The study, conducted by Dr Anna Bedford, Dr Le Ma, Dr Nelson Ma and Kristina Vojvoda from the University of Technology Sydney, examined patent registrations from 1296 ASX-listed companies between 1997 and 2018.

They matched patent data with financial and market information and found the most innovative firms experienced 1.95% higher yearly growth in profitability compared to non-innovative firms.

"Despite calls for more innovation to promote economic growth in Australia, to reduce the reliance on commodities and tourism, there was a lack the evidence on whether innovation generates greater financial returns," says Dr Bedford.

"Evidence of a strong link between patent filings and future earnings should encourage businesses to invest in innovation. The findings also provide a strong argument for the Australian government to develop further incentives to support corporate innovation," she says.

Using a new source of data from the Australian Patent Office, the researchers found nearly half of the Australian companies in the study had no patents listed, while 618 were in the "low" category, 48 were in the "middle" and 31 in the "high" category.

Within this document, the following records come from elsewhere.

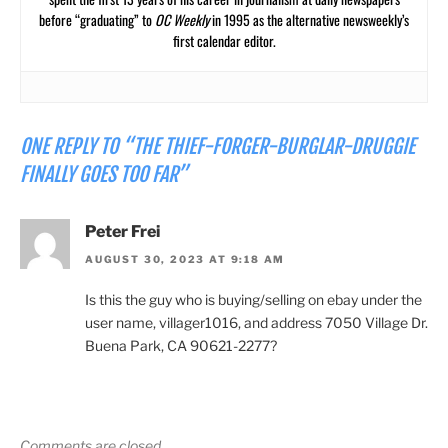
before “graduating” to
OC Weekly
in 1995 as the alternative newsweekly’s
first calendar editor.
ONE REPLY TO “THE THIEF-FORGER-BURGLAR-DRUGGIE
FINALLY GOES TOO FAR”
Peter Frei
AUGUST 30, 2023 AT 9:18 AM
Is this the guy who is buying/selling on ebay under the
user name, villager1016, and address 7050 Village Dr.
Buena Park, CA 90621-2277?
Comments are closed.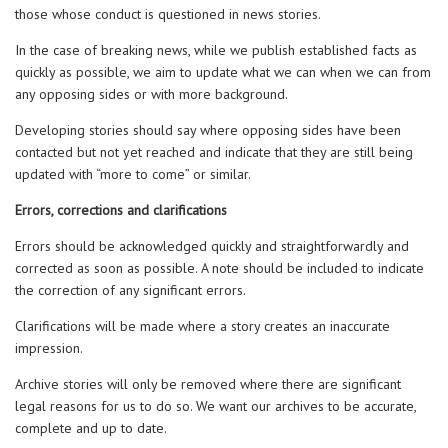
those whose conduct is questioned in news stories.
In the case of breaking news, while we publish established facts as
quickly as possible, we aim to update what we can when we can from
any opposing sides or with more background.
Developing stories should say where opposing sides have been
contacted but not yet reached and indicate that they are still being
updated with “more to come” or similar.
Errors, corrections and clarifications
Errors should be acknowledged quickly and straightforwardly and
corrected as soon as possible. A note should be included to indicate
the correction of any significant errors.
Clarifications will be made where a story creates an inaccurate
impression.
Archive stories will only be removed where there are significant
legal reasons for us to do so. We want our archives to be accurate,
complete and up to date.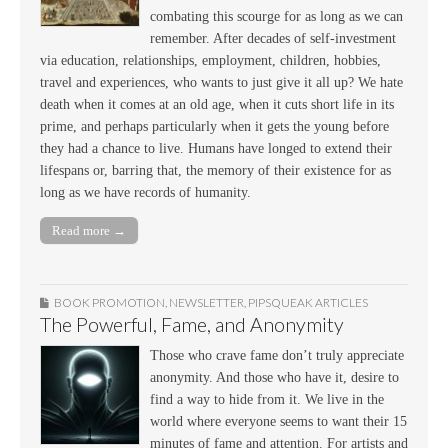
combating this scourge for as long as we can
remember. After decades of self-investment
via education, relationships, employment, children, hobbies,
travel and experiences, who wants to just give it all up? We hate
death when it comes at an old age, when it cuts short life in its
prime, and perhaps particularly when it gets the young before
they had a chance to live. Humans have longed to extend their
lifespans or, barring that, the memory of their existence for as
long as we have records of humanity.
Read more →
BOOK PROMOTION
,
NEWSLETTER
,
PIPSQUEAK ARTICLES
The Powerful, Fame, and Anonymity
Those who crave fame don’t truly appreciate
anonymity. And those who have it, desire to
find a way to hide from it. We live in the
world where everyone seems to want their 15
minutes of fame and attention. For artists and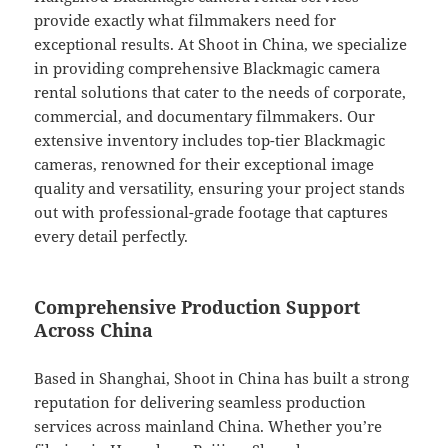
provide exactly what filmmakers need for
exceptional results. At Shoot in China, we specialize
in providing comprehensive Blackmagic camera
rental solutions that cater to the needs of corporate,
commercial, and documentary filmmakers. Our
extensive inventory includes top-tier Blackmagic
cameras, renowned for their exceptional image
quality and versatility, ensuring your project stands
out with professional-grade footage that captures
every detail perfectly.
Comprehensive Production Support
Across China
Based in Shanghai, Shoot in China has built a strong
reputation for delivering seamless production
services across mainland China. Whether you’re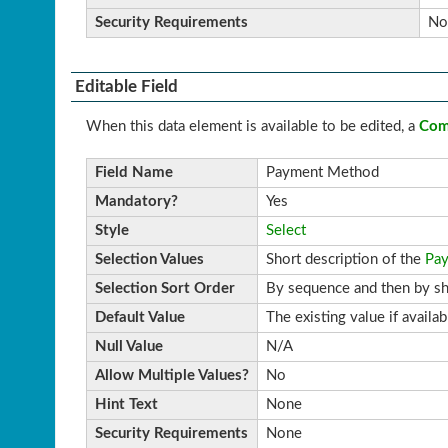
Security Requirements
No
Editable Field
When this data element is available to be edited, a
Com
Field Name
Payment Method
Mandatory?
Yes
Style
Select
Selection Values
Short description of the
Pa
Selection Sort Order
By sequence and then by sh
Default Value
The existing value if availa
Null Value
N/A
Allow Multiple Values?
No
Hint Text
None
Security Requirements
None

The researchers have now developed a first-ever Australian listed firms' patent database, publicly available on the UTS website, to facilitate future studies on Australia's innovation and expand understanding of innovation by Australian firms.

Compared to US firms, Australian companies were less innovative, made smaller investments in R&D, and had fewer patents, despite being a similar size, the study found.

In 2019, IP Australia received a total of 29,758 standard patent applications while 621,453 patent applications were received by the US Patent and Trademark Office.

Australia currently ranks 23rd in the world on the Global Innovation Index, and a disappointing 59th for "innovation efficiency" - a measure of how well research is translated into commercial outcomes.

Criticism has been levelled at Australia's current R&D tax incentive scheme as being ineffective, with calls for the government to increase direct funding for innovation through grant programs.

The researchers also looked at how company innovation activities are perceived and valued by investors, and whether investors are able to price in future gains from innovation. Investor behaviour is important because it can influence innovation strategy.

"While research from the US suggested investors are not good at pricing future gains from innovation, our study showed Australian investors are better able to understand the competitive advantage of innovation and factor this into share prices," says Dr Le Ma.

"This is likely due to the relatively limited patent filings activities taking place in Australia, and the two-tier patenting systems that distinguishes between ground-breaking and incremental innovations," she says.

The study findings highlight the need for firms to communicate their innovation pipeline with investors, and for a clear and accessible patent database.

"Our research shows the importance of a patenting system that can facilitate investors' understanding of corporate innovation, however Australia's two-tier patenting system is currently being phased out, which could hinder access," says Dr Ma.
The study 'Future profitability and stock returns of innovative firms in Australia' is published in the Pacific Basin Finance Journal.